» **EXERCISE GOAL**:
Every line of the data is to be transcribed as it stands.

» **SUPPLIED DATA**:

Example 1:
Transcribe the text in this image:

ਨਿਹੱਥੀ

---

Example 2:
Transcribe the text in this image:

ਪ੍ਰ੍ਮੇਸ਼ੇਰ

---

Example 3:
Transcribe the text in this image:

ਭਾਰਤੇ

» **ANSWER FOR THIS EXERCISE**:
Example 1:
Transcribe the text in this image:

ਨਿਹੱਥੀ

---

Example 2:
Transcribe the text in this image:

ਪ੍ਰ੍ਮੇਸ਼ੇਰ

---

Example 3:
Transcribe the text in this image:

ਭਾਰਤੇ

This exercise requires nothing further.